Bilgisayar terminalleri hakkında bu wikipedia makalesinde bazı iyi bilgiler var . Delikli kartlardan uzak durmanın yollarından biri, merkezi bir sisteme bağlı olan terminallerin kullanılmasıydı. Bu, programlama algoritmalarına, kullanım protokollerine, iletişim protokollerine (sistem ve terminal arasında ve nihayetinde diğer sistemlere) ihtiyaç duyulmasına neden olmuştur. Fiziksel teknolojideki gelişmeler ve çeşitli amaçlar için protokol yeniliği, bu merkezi bilgisayar modelinden daha ağ bağlantılı bir bilgisayar modeline geçilmesine yardımcı oldu.


1

Lisemin boş zamanlarında idam için gönderdiği optik kartları (IBM punch kartlarının baloncuklu versiyonu) kullanarak programlamayı öğrendim. Çıktının yalnızca geri dönmesi için bir hafta beklemek GERÇEKTEN emilir: a) kartları destenize yanlış sıralarsanız veya b) okuyucuyu yüklerken operatör tepsiyi düşürdü. Bir kağıt-bant zımbasına sahip olduğumuz ve kartlarla başa çıkabildiğimizde son senemde çok büyük bir tecrübe sıçraması oldu.

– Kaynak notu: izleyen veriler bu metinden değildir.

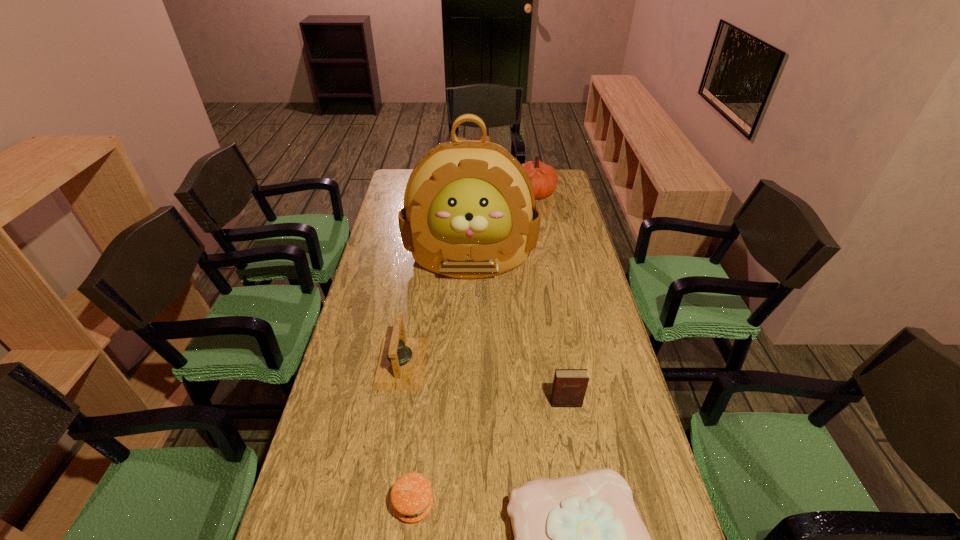
Locate an element on the screen. Image resolution: width=960 pixels, height=540 pixels. backpack is located at coordinates (469, 211).

Locate an element on the screen. This screenshot has width=960, height=540. the second farthest object is located at coordinates click(x=469, y=211).

The image size is (960, 540). Identify the location of the farthest object. (543, 177).

Where is `the fifth shortest object`? This screenshot has height=540, width=960. the fifth shortest object is located at coordinates point(543,177).

Identify the location of the third farthest object. The image size is (960, 540). (401, 363).

Find the location of a particular element. Image resolution: width=960 pixels, height=540 pixels. diary is located at coordinates (569, 387).

The image size is (960, 540). I want to click on patty, so [411, 495].

At what (x,y) coordinates should I click in order to perform the action: click on blank space located 0.360m on the front-facing side of the backpack. Please return your answer as a coordinate pair (x, y). The width and height of the screenshot is (960, 540). Looking at the image, I should click on (468, 376).

The width and height of the screenshot is (960, 540). I want to click on vacant space positioned 0.260m on the front-facing side of the pumpkin, so click(457, 192).

Where is `free space located on the front-facing side of the pumpkin`? Image resolution: width=960 pixels, height=540 pixels. free space located on the front-facing side of the pumpkin is located at coordinates (480, 192).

Dahası, ilk gerçek bilgisayar işim aptal bir terminalde kod yazmaktı. Neyse ki işlerimizin çoğunda yerel bir ana bilgisayar vardı. (~ 300 yerel kullanıcıyı destekleyecek 5 milyon dolarlık makine, yıllık 500 bin dolarlık işletme maliyeti, 6 veya 7 kişilik özel personel) Los Angeles'taki konumumuzda Houston'daki ana hat sistemlerinde sık sık bir şeyler yapmamız gerekiyordu. Tepki süresi, yerel yönetimin bir şeye karar vermesinin ne kadar önemli olduğuna bağlıydı, b / c daha yüksek öncelik = daha yüksek ters ibrazlar, yavaş bağlantıları boşver. Ve her şey bölümümüze geri faturalandı - teyp okumaları, CPU kullanımı, greenbar baskı çıktıları için kağıt maliyetleri vb.

Sitemizi kullandığınızda şunları okuyup anladığınızı kabul etmiş olursunuz: Çerez Politikası ve Gizlilik Politikası.
Licensed under cc by-sa 3.0 with attribution required.